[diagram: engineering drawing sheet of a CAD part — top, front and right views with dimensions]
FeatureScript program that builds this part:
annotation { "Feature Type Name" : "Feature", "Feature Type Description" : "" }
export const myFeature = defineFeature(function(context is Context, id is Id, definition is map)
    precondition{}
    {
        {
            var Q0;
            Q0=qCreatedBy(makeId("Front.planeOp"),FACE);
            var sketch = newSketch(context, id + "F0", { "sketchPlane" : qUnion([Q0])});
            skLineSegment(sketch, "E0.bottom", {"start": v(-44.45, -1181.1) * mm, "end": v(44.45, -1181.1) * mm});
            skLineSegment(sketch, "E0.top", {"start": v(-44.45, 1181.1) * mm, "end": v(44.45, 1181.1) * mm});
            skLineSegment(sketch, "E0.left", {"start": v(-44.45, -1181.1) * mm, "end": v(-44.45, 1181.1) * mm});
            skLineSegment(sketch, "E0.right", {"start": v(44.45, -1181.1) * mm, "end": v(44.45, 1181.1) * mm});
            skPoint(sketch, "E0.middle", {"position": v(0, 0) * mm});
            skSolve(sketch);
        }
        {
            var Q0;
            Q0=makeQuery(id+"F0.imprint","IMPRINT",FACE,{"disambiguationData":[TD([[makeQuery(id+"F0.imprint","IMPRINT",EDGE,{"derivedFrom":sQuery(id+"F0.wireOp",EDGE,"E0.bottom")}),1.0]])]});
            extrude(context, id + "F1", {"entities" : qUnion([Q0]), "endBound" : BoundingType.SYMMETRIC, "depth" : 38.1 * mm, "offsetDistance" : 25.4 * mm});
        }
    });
============================================================
* Required work *
Lay out every line of the items above as a JSON list of strings, with one string per line and any blank lines left out.

* Written response *
[
  "[diagram: engineering drawing sheet of a CAD part — top, front and right views with dimensions]",
  "FeatureScript program that builds this part:",
  "annotation { \"Feature Type Name\" : \"Feature\", \"Feature Type Description\" : \"\" }",
  "export const myFeature = defineFeature(function(context is Context, id is Id, definition is map)",
  "    precondition{}",
  "    {",
  "        {",
  "            var Q0;",
  "            Q0=qCreatedBy(makeId(\"Front.planeOp\"),FACE);",
  "            var sketch = newSketch(context, id + \"F0\", { \"sketchPlane\" : qUnion([Q0])});",
  "            skLineSegment(sketch, \"E0.bottom\", {\"start\": v(-44.45, -1181.1) * mm, \"end\": v(44.45, -1181.1) * mm});",
  "            skLineSegment(sketch, \"E0.top\", {\"start\": v(-44.45, 1181.1) * mm, \"end\": v(44.45, 1181.1) * mm});",
  "            skLineSegment(sketch, \"E0.left\", {\"start\": v(-44.45, -1181.1) * mm, \"end\": v(-44.45, 1181.1) * mm});",
  "            skLineSegment(sketch, \"E0.right\", {\"start\": v(44.45, -1181.1) * mm, \"end\": v(44.45, 1181.1) * mm});",
  "            skPoint(sketch, \"E0.middle\", {\"position\": v(0, 0) * mm});",
  "            skSolve(sketch);",
  "        }",
  "        {",
  "            var Q0;",
  "            Q0=makeQuery(id+\"F0.imprint\",\"IMPRINT\",FACE,{\"disambiguationData\":[TD([[makeQuery(id+\"F0.imprint\",\"IMPRINT\",EDGE,{\"derivedFrom\":sQuery(id+\"F0.wireOp\",EDGE,\"E0.bottom\")}),1.0]])]});",
  "            extrude(context, id + \"F1\", {\"entities\" : qUnion([Q0]), \"endBound\" : BoundingType.SYMMETRIC, \"depth\" : 38.1 * mm, \"offsetDistance\" : 25.4 * mm});",
  "        }",
  "    });"
]